JAGUARS @ BILLS: Are the Bills and JP finally starting to click? Well the Jags defense probably won't let Lee "You'll be living in" Evans "down by the river" get open in this one. This should be a defensive struggle with both teams looking to rumble, bumble stumble their ways to a victory. Look for a big game for Donte Whitner- of our discontent. Texans beat the Jags twice. Bills beat the Texans, ergo Bills take it 14-13.

CARDINALS @ VIKINGS: Once upon a time, some people thought the Vikings were playoff contenders. Well lately they've been anything but. They actually lost a game in which they held Miami to -3 rushing yards! Well the Vikes may need to harken the spirits Warren "Cow jumped over the" Moon if they want to make any noise down the stretch. However Denny Green's return to the land of Ten Thousand Lakes will not be a pleasant one and number one pick here you come Arizona, as not even the return of Neil Fa-Lomax in his prime, could help ya now. Vikes win! Vikes win! Vikes win! 21-9

TEXANS @ JETS: David "get out of my dreams and get into my" Carr continues to have a solid season, as the Texans remain fiesty and competitive. But Chad Pennington "for your thoughts", will look to rebound from an awful showing against, DA Bears, in week eleven. Eric Mangini "with clam sauce", take a look at what the Bills did and try and go at the Texans' secondary with the walls of Jericho Cotchery. Jets win it 27-20.

49ERS @ RAMS: Well, Mike Nolan has a done a decent job in San Fran, and it doesn't hurt that Frank "Quoth the Raven, never" Gore has been running all over teams. Could be much of the same against the Rams, as they are giving up close to four yards per carry. But it'll be the arm of Marc "battle of the" Bulger that'll win it for the Rams 31-28.

RAIDERS @ CHARGERS
: The Raaaaaaaaaaiiiiiiidahs have shown brief signs of life. While Randy, Moss grows fat on a rolling stone, continues to pout on the sidelines. I have a hunch he'll be joined by a lot of other sad faces in this one as Philip A-Rivers runs through it, carves up the secondary and LT runs over the secondary. The Lightin' Bolts win it big....34-10

GIANTS @ TITANS: The G-Men need this one bad to try and right the ship. They need to pressure Vince Young and the Restless and force lots of mistakes and they will. Antonio "A Separate" Pierce will come up big in this one as the New York football Giants roll along to a 23-16 victory.

PACKERS @ SEAHAWKS:
Well the gunslinger, Brett Favre and Away will look to shine on Monday Night, like he's done so many times before. Standing in his way the Seahawks defense led by Lofa Tatupu-platter and company. But the Packers should be more worried about their defense. Because even Seneca "falls, women's rights convention of 1848" Wallace could beat the Packers secondary which looks not Gouda but more like Swiss! Seahawks win it 31-21.
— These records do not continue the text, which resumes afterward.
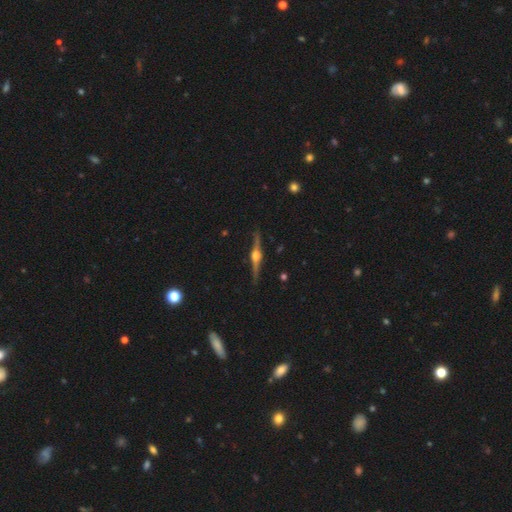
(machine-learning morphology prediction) Smooth or featured: featured or disk — 87% (smooth — 8%)
Edge-on disk: yes — 98% (no — 2%)
Edge-on bulge: rounded — 95% (boxy — 4%)
Merging: none — 90% (minor disturbance — 7%)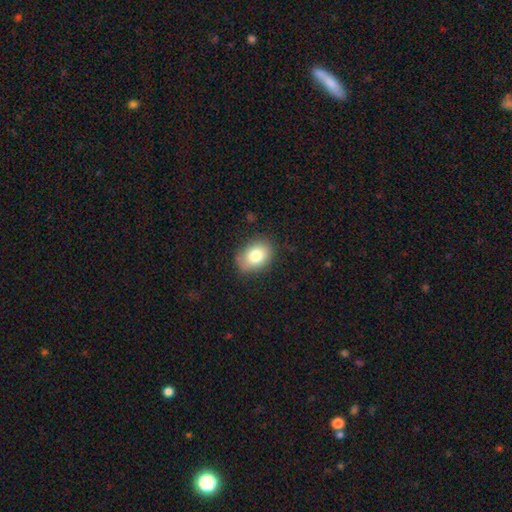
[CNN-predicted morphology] Smooth or featured? Predicted: smooth (p=0.79). How rounded? Predicted: in between (p=0.71). Merging? Predicted: none (p=0.80).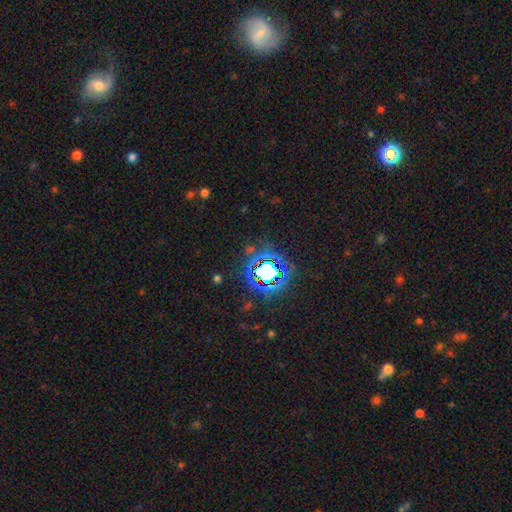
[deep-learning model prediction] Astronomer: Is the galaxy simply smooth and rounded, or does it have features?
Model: star or artifact — 79%.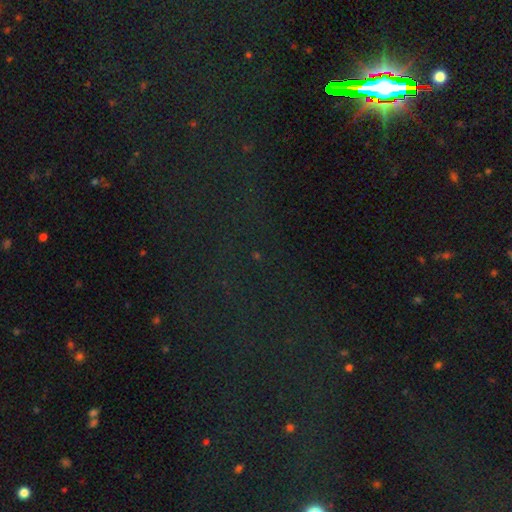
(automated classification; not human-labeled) A star or artifact, not a galaxy (81%).

Vote fractions:
- Smooth or featured? star or artifact: 81% / smooth: 11% / featured or disk: 9%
Well there ya have it folks, week twelve in nutshell!

Well thanks Boomer. I don't care what they say about you, you're with me leather!
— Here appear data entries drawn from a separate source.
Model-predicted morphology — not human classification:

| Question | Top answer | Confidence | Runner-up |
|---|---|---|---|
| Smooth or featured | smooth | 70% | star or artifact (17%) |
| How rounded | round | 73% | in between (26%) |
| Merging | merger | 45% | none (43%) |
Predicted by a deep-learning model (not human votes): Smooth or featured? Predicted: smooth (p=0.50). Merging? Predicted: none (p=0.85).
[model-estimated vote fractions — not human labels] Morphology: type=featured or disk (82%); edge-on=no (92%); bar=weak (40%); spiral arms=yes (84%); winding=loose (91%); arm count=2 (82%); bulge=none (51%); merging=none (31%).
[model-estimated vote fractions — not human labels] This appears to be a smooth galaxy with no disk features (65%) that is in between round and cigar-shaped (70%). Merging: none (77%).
Wednesday, November 15, 2006

WEEK XI: KITNA STRIKES BACK!

Now before I start I just want to say that this blog was all written and I was just adding pictures , when all of the sudden I got one of those error messages telling me to end now or cancel, I think. Anyways after pouring three hours of my life into writing this blog, Mozilla decided to shut down. Of course none of it was saved, so now I am retyping the whole thing again, virtually from memory. Some stuff that was in the origianl will be cut out or modified because either I don't remember or because I'm too tired now to bother. So now here is the blog I should have been saving all along:

Well, well, well, it seems that I actually managed to go five hundred with my picks last week after a couple of awful weeks. I realize I haven't updated the standings in awhile, so here ya go:

BITTERNESS: 66-78
MMQB: 66-78
THE GUY: 64-80

Now before I get into the picks here a few nuggets I need to get to:

I apologize to all my readers for a faux pas in last week's picks. You see British Columbia and Saskatchewan were not playing for the Grey Cup, simply for the chance to play for it this week. The Lions won pretty handily by the way and there are no more rouges, they are called singles instead. I'm still stickin with rouges. What I didn't like is that Saskatchewan has a Coors Light logo on their jerseys. That would be like the Patriots having being sponsored by LaBatt Blue! Anyways speaking of jerseys....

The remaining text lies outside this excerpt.